Summary: No depictions of violence or harm to animals. 1.5/5

The script for The Cut-Throats contains about one page of dialogue, all of it explaining that a Nazi outpost must be raided. When da ’Throats arrive at this previously mentioned run-down administrative building at a poorly attended state park, it turns out to be a bar-and-brothel where average-looking women provide unerotic massage to Nazi officers, and one cute girl wears clown makeup. The handful of Nazis are killed. The end. There is no aspect of acting, props, story, costumes, or sets that can be recalled five minutes after viewing. Except the clown makeup.

And the cowpoke Jimmy Johnson. 

Trivia Time!   What movie opens with a prolonged still shot of a painting of a cowboy practicing with his lariat, while the mournful song “Ballad of Jimmy Johnson” tells the story of a cowpoke gone to war? 

Need a hint?    The film begins with G.I. Jimmy Johnson practicing with his lariat in a German forest. He encounters a Nazi on the road and is thusly killed four minutes into the movie. 

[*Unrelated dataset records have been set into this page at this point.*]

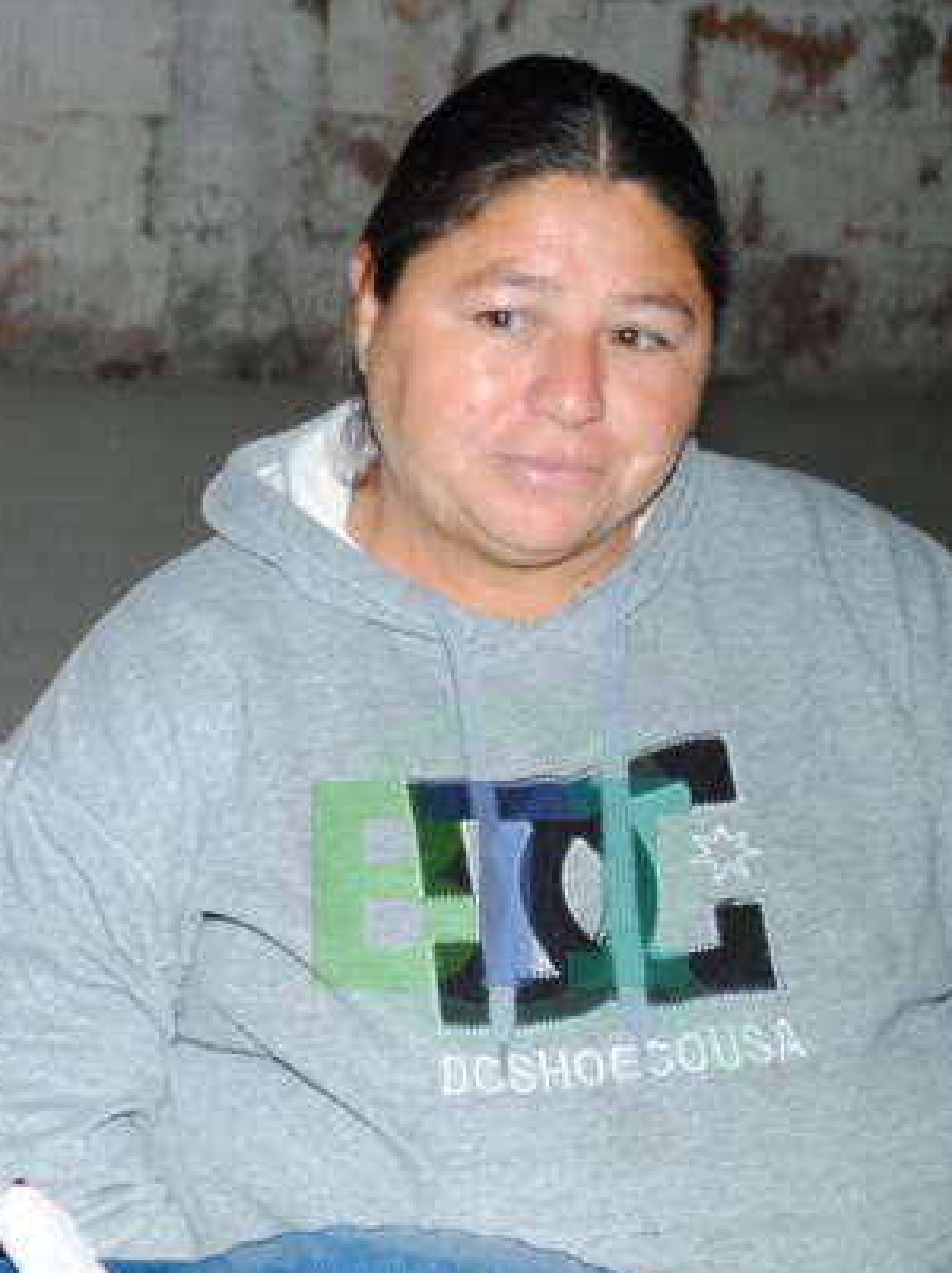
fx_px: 3811
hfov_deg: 14.0
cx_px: -22
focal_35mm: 104
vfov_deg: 19.0
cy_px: 622
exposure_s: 1/60
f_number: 5.3
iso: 800
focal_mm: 45
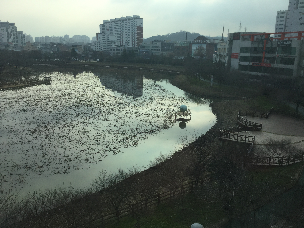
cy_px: 114
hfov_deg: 58.4
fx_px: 272
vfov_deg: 45.4
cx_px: 152
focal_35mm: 31
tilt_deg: -13.7
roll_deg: -1.2
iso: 25
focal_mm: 3.3
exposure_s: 1/849
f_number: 2.4
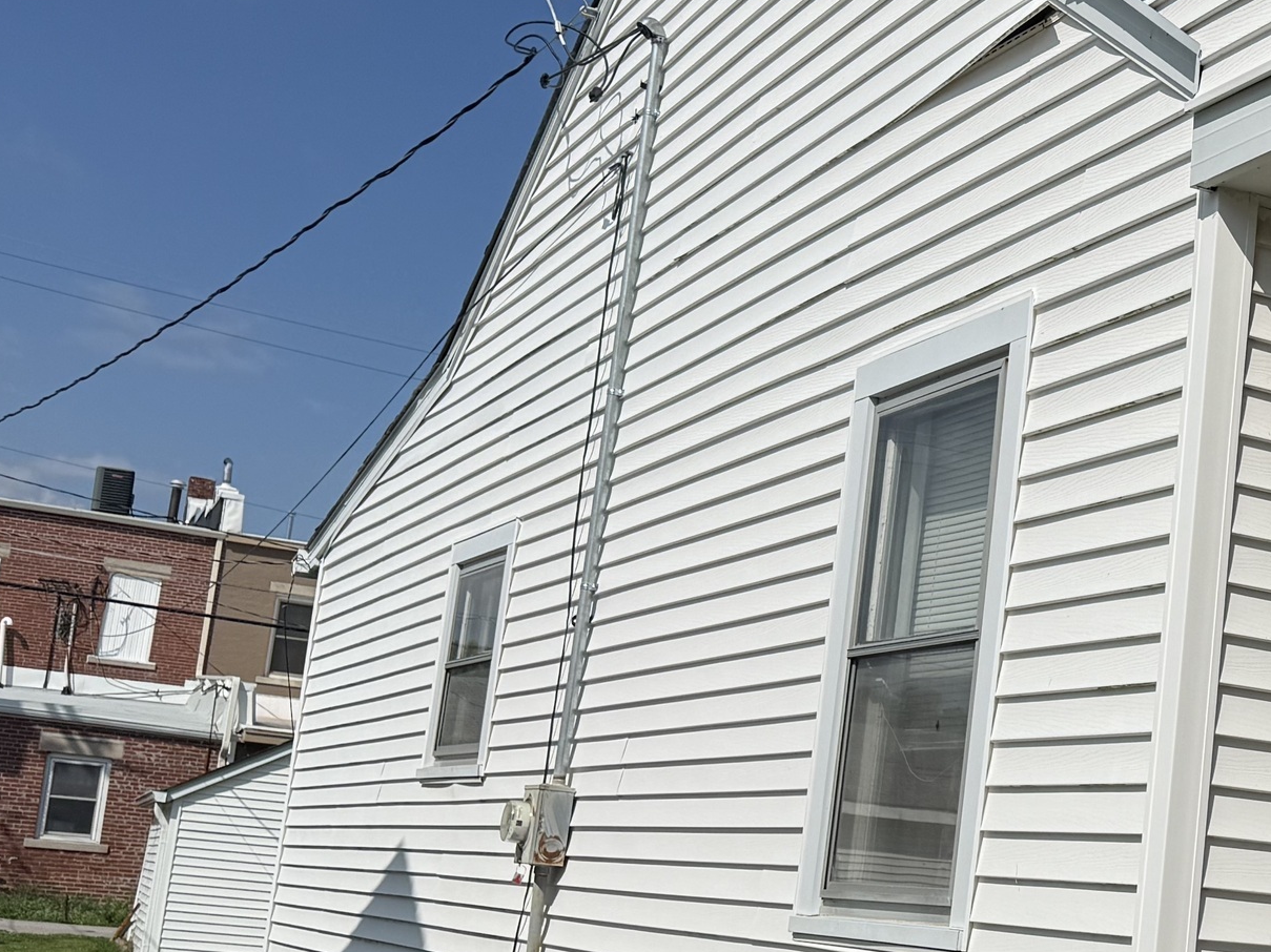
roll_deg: -5.1
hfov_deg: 28.8
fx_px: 2239
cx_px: 1383
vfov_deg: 23.9
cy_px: 644
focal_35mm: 61
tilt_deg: +7.7
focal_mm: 6.76
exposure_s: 1/14286
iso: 80
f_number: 1.78
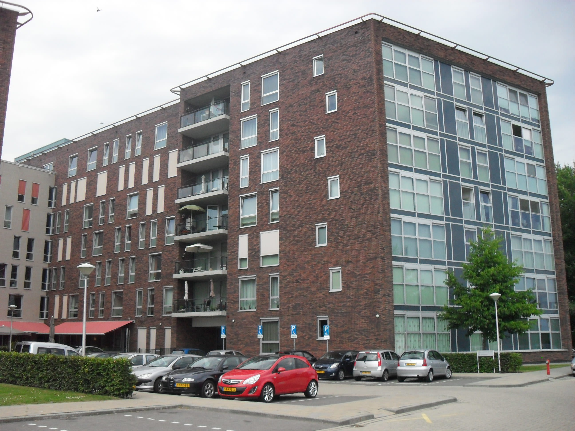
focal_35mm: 35
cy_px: 216
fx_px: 581
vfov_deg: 40.7
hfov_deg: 52.6
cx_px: 288
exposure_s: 1/250
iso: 200
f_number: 8.9
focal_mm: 6.2
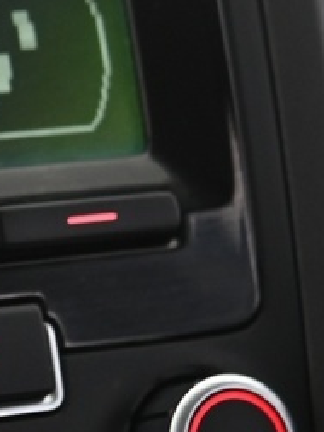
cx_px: -551
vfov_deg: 8.0
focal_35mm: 247
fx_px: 3080
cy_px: 210
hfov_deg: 5.7
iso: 1000
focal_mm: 40
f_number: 4
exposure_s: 1/10
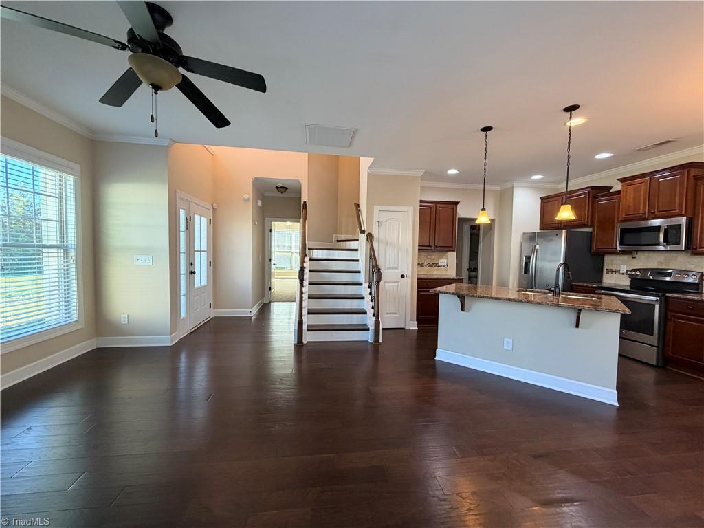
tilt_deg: -2.4
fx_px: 285
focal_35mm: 14
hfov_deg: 102.1
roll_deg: -0.6
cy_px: 264
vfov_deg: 85.7
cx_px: 352
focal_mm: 2.22
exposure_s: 1/60
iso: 160
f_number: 2.2
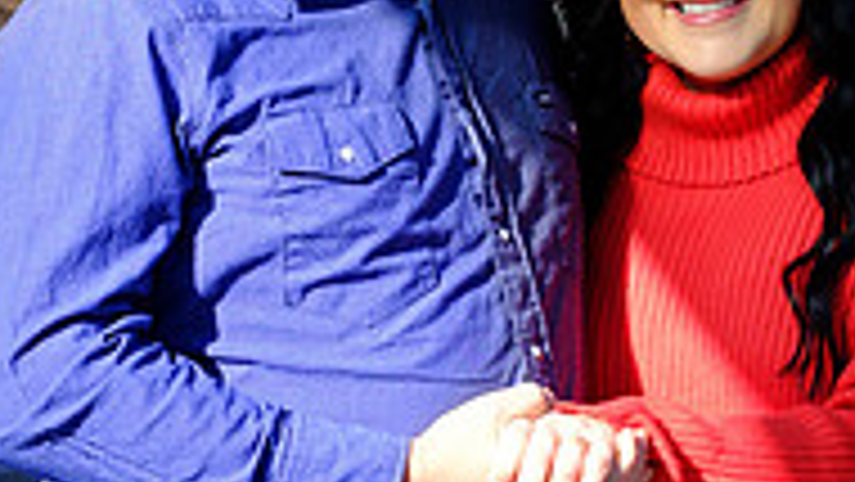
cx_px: 540
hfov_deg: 11.6
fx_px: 4218
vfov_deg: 6.5
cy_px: 221
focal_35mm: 186
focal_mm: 50
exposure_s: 1/250
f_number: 5.6
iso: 200
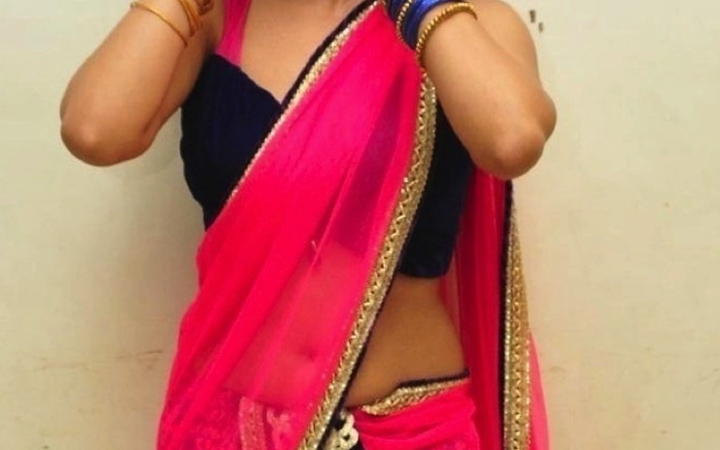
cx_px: 397
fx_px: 2198
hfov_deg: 18.6
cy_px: 491
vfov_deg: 11.5
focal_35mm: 112
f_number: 7.1
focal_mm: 30
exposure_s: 1/125
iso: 1600
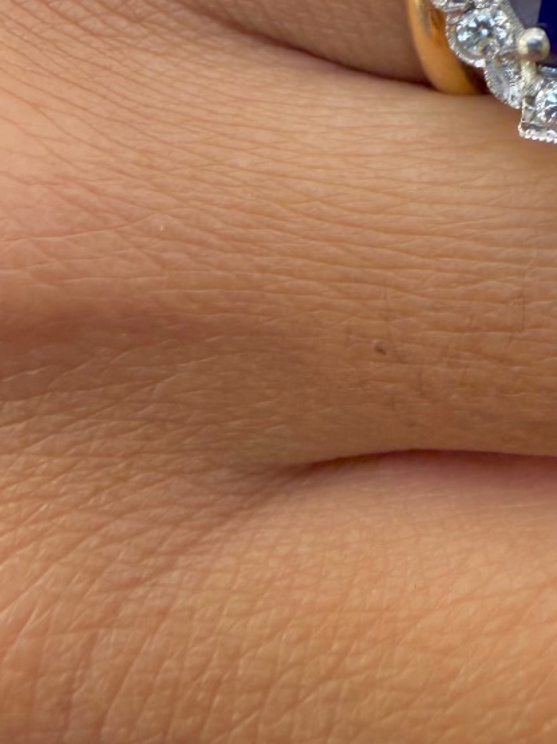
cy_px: -19
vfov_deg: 33.4
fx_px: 1116
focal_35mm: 52
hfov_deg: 26.1
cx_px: 593
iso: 80
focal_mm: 2.22
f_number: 2.2
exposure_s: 1/121
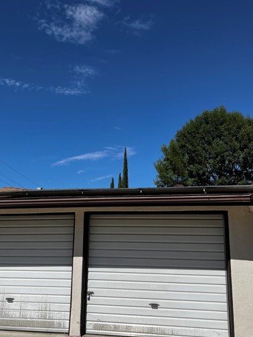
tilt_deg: +11.9
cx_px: 118
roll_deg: +0.2
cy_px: 189
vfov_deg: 55.2
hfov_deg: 42.9
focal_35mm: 33
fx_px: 322
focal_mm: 5.1
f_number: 1.6
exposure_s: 1/6173
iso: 50
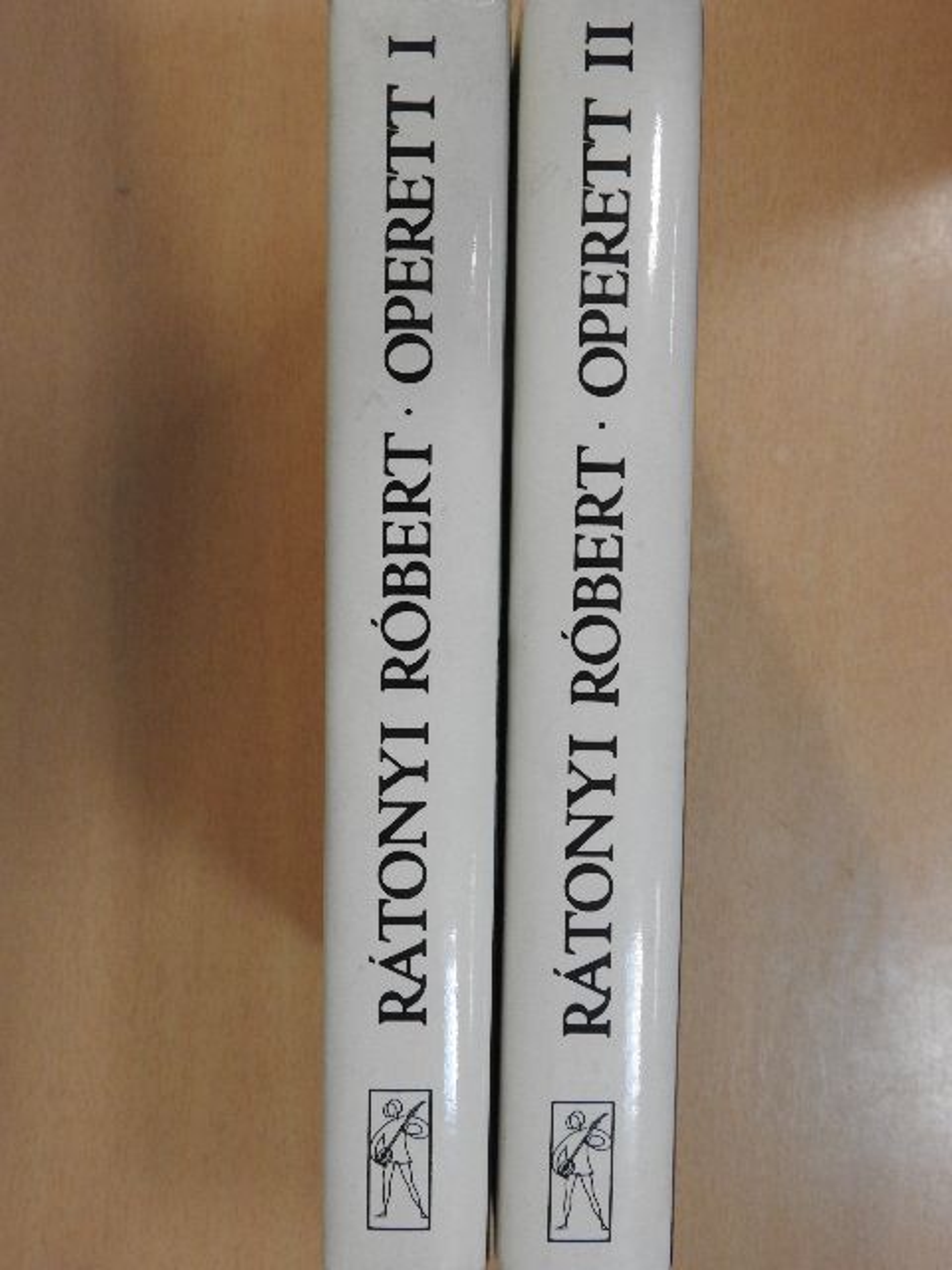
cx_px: 476
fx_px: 1210
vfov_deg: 55.4
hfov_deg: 42.9
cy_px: 635
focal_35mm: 33
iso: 320
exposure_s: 1/30
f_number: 4
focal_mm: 5.9
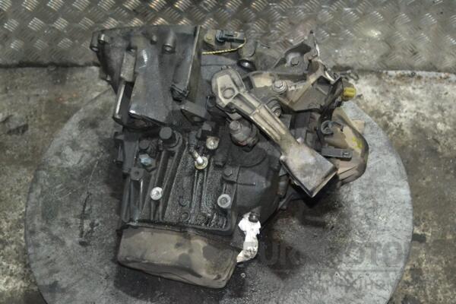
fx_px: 684
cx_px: 228
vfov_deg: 25.1
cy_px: 152
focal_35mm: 54
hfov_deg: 36.9
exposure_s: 1/60
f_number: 5
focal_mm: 36
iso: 2800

Give up?   Well, the completely unrelated story of The Cut-Throats then takes over, having no association with or reference to Jimmy Johnson, cowboys, or the Road Nazi scene. The only explanation I can think of is that the production house accidentally burned the titles over incorrect cowboy artwork and music, and it would have cost more to reburn the credits than to shoot the short skit about Jimmy Johnson.